Explaining Distributed Data Consistency to IT novices? Well, …

Greek Shepherd

it’s all greek to me. Bruce Stidston cited a post on Google+ where Yonatan Zunger, Chief Architect of Google+, tried to explain Data Consistency by way of Greeks enacting laws onto statute books on disparate islands. Very long post here. It highlights the challenges of maintaining data consistency when pieces of your data are distributed over many locations, and the logistics of trying to keep them all in sync – in a way that should be understandable to the lay – albeit patient – reader.

The treatise missed out the concept of two-phased commit, which is a way of doing handshakes between two (identical copies) of a database to ensure a transaction gets played successfully on both the master and the replica sited elsewhere on a network. So, if you get some sort of failure mid transaction, both sides get returned to a consistent state without anything going down the cracks. Important if that data is monetary balance transfers between bank accounts for example.

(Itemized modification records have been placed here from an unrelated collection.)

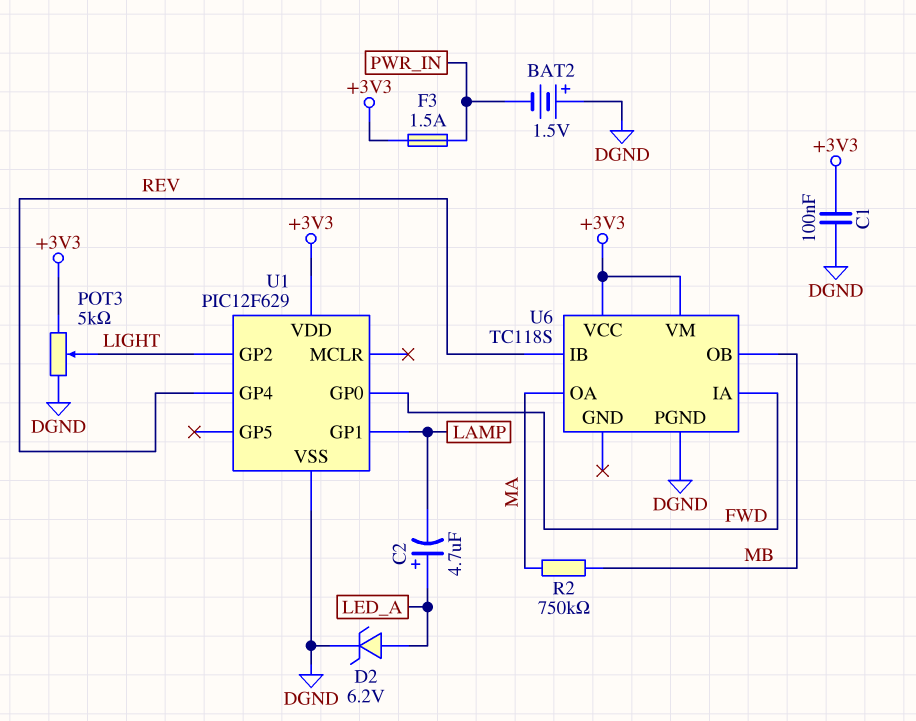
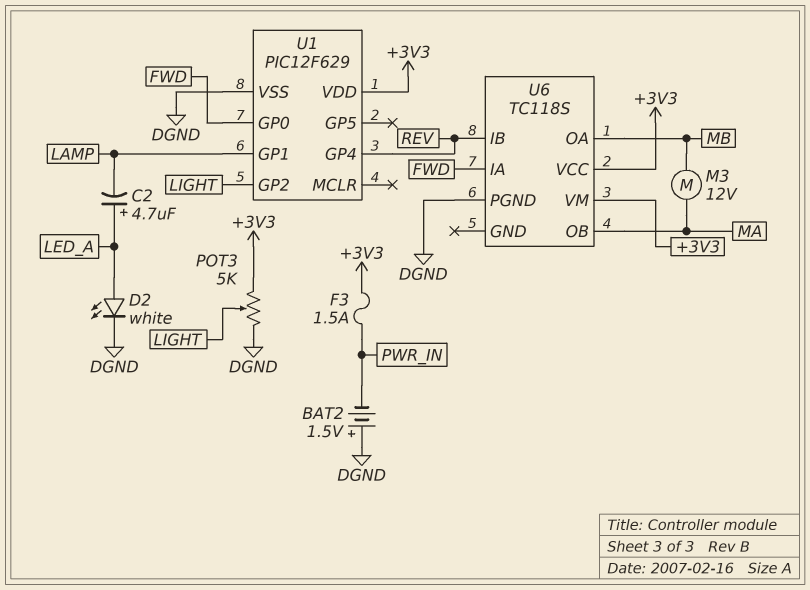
C1: 100nF (+3V3, DGND) -> none
D2: zener 6.2V (A LED_A, K DGND) -> LED white (A LED_A, K DGND)
M3: none -> motor 12V (MA, MB)
R2: 750k (MA, MB) -> none
U6 pin OA: MA -> MB
U6 pin OB: MB -> MA

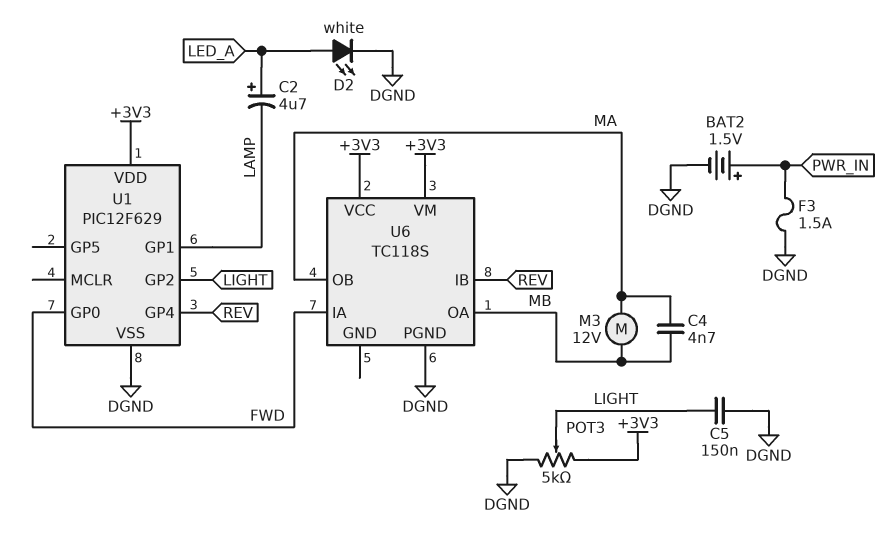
BAT2: 1.5V (plus DGND, minus PWR_IN) -> 1.5V (plus PWR_IN, minus DGND)
C4: none -> 4.7nF (MA, MB)
C5: none -> 150nF (DGND, LIGHT)
F3: 1.5A (+3V3, PWR_IN) -> 1.5A (DGND, PWR_IN)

The thing that impressed me most – and which i’d largely taken for granted – is how MongoDB (the most popular Open Source NoSQL Database in the world) can handle virtually all the use cases cited in the article out of the box, with no add-ons. You can specify “happy go lucky”, majority or all replicas consistent before confirming write completion. And if a definitive “Tyrant” fails, there’s an automatic vote among the surviving instances for which secondary copy becomes the new primary (and on rejoining, the changes are journaled back to consistency). And those instances can be distributed in different locations on the internet.

Bruce contended that Google may not like it’s blocking mechanics (which will slow down access while data is written) to retain consistency on it’s own search database. However, I think Google will be very read heavy, and it won’t usually be a disaster if changes are journaled onto new Google search results to its readers. No money to go between the cracks in their case, any changes just appear the next time you enact the same search; one very big moving target.

Ensuring money doesn’t go down the cracks is what Blockchains design out (majority votes, then change declines to update attempts after that’s achieved). That’s why it can take up to 10 minutes for a Bitcoin transaction to get verified. I wrote introductory pieces about Bitcoin and potential Blockchain applications some time back if those are of interest.

So, i’m sure there must be a more pithy summary someone could draw, but it would add blockchains to the discussion, and probably relate some of the artistry behind hashes and Git/Github to manage large, multiuser, multiple location code, data and writing projects. However, that’s for the IT guys. They should know this stuff, and know what to apply in any given business context.

Footnote: I’ve related MongoDB as that is the one NoSQL database I have accreditations in, having completed two excellent online courses with them (while i’m typically a senior manager, I like to dip into new technologies to understand their capabilities – and to act as a bullshit repellent!). Details of said courses here. The same functionality may well be available with other NoSQL databases.